With a look of dramatic sympathy, Samantha says, “Oh, Bex, you should really be getting out there!” She pulls her phone out of her purse and begins scrolling quickly. “I have just the man for you. He’s Hal’s new financial adviser, recently divorced, a little pudgy but great hair, and he…”
And so it
begins. I zone out as she rambles on, detailing Hal’s stats and specs.
This is perhaps the worst thing about being single—married people who always try to set me up with some recently divorced guy. As if just by virtue of being divorced, we’ll automatically be the right fit for each other. My married friends are always so insistent that I have to meet “so and so” and then when I do finally meet him, it’s apparent we have nothing in common other than our mutual friends.
“That’s nice of you, Samantha, thank you so much, but honestly, I’m just doing me right now.
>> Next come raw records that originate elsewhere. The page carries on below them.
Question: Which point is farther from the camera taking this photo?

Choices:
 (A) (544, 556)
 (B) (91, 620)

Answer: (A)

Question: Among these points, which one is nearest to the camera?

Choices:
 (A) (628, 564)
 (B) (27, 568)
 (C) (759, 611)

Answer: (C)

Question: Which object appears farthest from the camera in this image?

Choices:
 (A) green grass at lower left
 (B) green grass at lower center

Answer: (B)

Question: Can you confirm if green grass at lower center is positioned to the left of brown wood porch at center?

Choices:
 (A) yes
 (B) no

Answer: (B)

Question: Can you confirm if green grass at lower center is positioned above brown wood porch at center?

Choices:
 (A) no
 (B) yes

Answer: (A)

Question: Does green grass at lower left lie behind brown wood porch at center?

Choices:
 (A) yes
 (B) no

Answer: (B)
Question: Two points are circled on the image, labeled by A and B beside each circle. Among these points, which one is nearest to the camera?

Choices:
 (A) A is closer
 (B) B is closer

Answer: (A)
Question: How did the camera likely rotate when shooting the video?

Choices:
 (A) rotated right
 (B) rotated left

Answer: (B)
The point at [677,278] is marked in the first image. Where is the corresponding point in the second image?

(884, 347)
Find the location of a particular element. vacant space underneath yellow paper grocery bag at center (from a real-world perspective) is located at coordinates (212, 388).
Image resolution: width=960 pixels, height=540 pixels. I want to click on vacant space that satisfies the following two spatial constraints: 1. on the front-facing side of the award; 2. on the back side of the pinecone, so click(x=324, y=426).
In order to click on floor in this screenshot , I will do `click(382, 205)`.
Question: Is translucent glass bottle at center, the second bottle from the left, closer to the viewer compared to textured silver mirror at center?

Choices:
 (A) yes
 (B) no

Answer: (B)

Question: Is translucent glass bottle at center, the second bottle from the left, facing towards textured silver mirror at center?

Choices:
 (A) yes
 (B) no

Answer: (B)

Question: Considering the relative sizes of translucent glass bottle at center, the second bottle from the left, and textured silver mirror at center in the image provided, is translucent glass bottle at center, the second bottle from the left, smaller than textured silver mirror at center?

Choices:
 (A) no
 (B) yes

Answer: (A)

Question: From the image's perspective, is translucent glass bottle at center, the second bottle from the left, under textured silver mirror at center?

Maybe down the road, okay?”
“Okay, sweetie. If you say so.” She smiles at me with a look of pity and gives me a little pat on the shoulder. Then she saunters over toward the bus to help her daughter load her suitcase.
Maddie seems to have woken up from her sulky mood of the car ride and bounds over to a few friends who are waving to her from the bus. I grab her bags that she’s left beside me and do a waddling walk over to the bus, weighed down by whatever it is she’s packed.
“Maddie, honey, here, your bags.” I stand a few feet away from the giggling circle of Maddie and her friends.
“Mom,” she walks over to me, “don’t call me honey, please.”
I lean over to give her a quick kiss and a hug.
“Ew, Mom, stop. I’m just going away for two weeks.” She wriggles out of my arms.
Teenagers.
“Now listen, Maddie. I put a little, blue cosmetic bag in your duffel with some supplies, in case you need them,” I whisper in her ear, knowing she’s been worried about starting her period while away from home.